Used creatively, dartboards are outstanding resources for improving mental maths prowess and helping children feel more at home with numbers.
The original game began with a dart known to the Romans as a ‘pilum’, 10ft long and made of iron. The target was a running man! The modern game of darts actually came from medieval archery with soldiers throwing shortened arrows at the butt of an ale keg. The butt was marked with three concentric circles in order to determine the number of points awarded on a throw. When the board dried out, the cracks provided further segmentation and a more elaborate point system evolved.
Using a dartboard in a maths lesson
Dartboards are essentially structured collections of numbers and using them in a maths lesson makes perfect number sense. They are very straightforward to use, easily designed, versatile and can be used with children of any age.
Target boards can enclose any numbers and are an outstanding resource for practicing mental arithmetic skills such as addition, subtraction, doubling and tripling as well as being highly effective for developing knowledge and understanding of number properties and concepts.
The mathematics is there for the taking: factors, multiples, primes, composites, squares, measurement and weight. Seizing the day across the curriculum should never be forgotten and investigating the science of flight extends and challenges children further.
Different types of dartboard
The real beauty of a darts as a target game is that you can design your own board and number arrangements to suit the objectives you are working on.

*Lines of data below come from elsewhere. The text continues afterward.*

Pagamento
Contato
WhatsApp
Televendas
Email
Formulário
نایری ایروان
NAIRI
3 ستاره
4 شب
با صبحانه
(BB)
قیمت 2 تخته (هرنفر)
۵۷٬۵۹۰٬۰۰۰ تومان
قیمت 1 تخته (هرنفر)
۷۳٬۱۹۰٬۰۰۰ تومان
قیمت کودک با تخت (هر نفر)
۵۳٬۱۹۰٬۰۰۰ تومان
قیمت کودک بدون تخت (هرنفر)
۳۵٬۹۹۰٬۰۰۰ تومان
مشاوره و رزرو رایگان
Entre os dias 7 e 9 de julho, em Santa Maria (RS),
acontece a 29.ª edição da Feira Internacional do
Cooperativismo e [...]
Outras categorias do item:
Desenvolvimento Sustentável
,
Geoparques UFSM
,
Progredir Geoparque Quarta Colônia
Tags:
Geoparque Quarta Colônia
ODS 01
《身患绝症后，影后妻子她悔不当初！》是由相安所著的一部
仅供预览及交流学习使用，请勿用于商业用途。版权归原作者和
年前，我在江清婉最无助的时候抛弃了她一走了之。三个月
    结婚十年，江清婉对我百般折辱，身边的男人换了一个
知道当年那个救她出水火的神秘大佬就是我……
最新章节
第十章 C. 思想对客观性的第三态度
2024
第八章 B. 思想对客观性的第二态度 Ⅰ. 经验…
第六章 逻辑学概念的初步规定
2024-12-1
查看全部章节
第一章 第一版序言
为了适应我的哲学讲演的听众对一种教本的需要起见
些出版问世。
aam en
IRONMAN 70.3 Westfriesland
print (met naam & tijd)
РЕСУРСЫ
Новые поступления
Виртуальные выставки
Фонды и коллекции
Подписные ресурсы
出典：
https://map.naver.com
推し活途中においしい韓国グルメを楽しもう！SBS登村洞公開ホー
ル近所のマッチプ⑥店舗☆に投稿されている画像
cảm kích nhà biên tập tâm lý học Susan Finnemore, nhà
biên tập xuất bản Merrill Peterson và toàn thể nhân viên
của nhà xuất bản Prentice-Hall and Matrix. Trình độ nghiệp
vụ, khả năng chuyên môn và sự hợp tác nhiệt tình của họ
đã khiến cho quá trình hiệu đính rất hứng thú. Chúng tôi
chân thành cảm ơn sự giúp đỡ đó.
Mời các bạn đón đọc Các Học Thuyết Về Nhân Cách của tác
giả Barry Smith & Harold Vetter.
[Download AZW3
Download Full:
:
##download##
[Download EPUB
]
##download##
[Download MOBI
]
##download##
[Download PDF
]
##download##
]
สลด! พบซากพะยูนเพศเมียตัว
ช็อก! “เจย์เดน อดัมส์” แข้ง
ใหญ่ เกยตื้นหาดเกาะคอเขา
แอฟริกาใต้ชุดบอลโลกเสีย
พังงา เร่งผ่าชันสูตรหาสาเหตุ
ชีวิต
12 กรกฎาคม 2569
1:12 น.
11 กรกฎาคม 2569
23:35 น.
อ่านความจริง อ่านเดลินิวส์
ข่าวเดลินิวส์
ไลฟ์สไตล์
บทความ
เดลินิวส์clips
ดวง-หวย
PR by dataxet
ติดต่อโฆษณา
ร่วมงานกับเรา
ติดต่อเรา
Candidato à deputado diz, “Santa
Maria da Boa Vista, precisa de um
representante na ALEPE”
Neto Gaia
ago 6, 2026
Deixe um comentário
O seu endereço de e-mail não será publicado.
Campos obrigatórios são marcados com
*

Teaching factors? Why not make a prime dartboard with a composite number for the bullseye?
The modern dartboard with numbers from 1-20 is known as The London and this is used in most national and international tournaments. It has an inner treble ring and an outer double ring with an outer and inner bullseye.
Other boards include The Lincoln which has only one bullseye and no trebles, The Manchester with has two bullseyes and no trebles and The East End, a board with segments for scoring in multiples of five. The combinations are endless.
Games to play
Standard Play 501
The object of Standard Play is to be the first team or player to reach zero from a starting score of 501.
Players take turns to throw three darts and subtract their total from 501 until zero is reached. To win, a player not only has to reach zero exactly, but also must obtain it through a “double.”
For example, if a player has 18 points left, he needs to hit a double 9 in order to win. The closer each player gets to zero, the more exciting and difficult Standard Play becomes. This game can also be started from point values of 301, 601, 801, 1001.
Hound and the Hare
Players toss a coin to begin the game. The player that wins the toss is the “hare,” and his opponent is the hound in pursuit. The hare must travel clockwise around the board starting at 20. The hare wins by returning to 20 before the hound catches up. The hound usually starts from either 12 or 5, depending on the preference of the players. The hound wins by overtaking the hare.
Round the Clock
The object of this game is to be the first player to hit every number on the board from 1-20. The numbers must be hit in order, and players alternate after three throws. If a player cannot pass a certain number, he must hit it in order to advance to the next number on the board
For obvious reasons, darts is not a game without risk but using magnetic or Velcro darts makes the game safe and fun for all. Of course, there are plenty of digital versions to choose from too.
Used creatively, dartboards are a dynamic and inexpensive resource that can sharpen the mind, develop mental maths prowess, cultivate strategic thinking and problem solving, improve hand-eye co-ordination and promote positive social interaction through team building skills.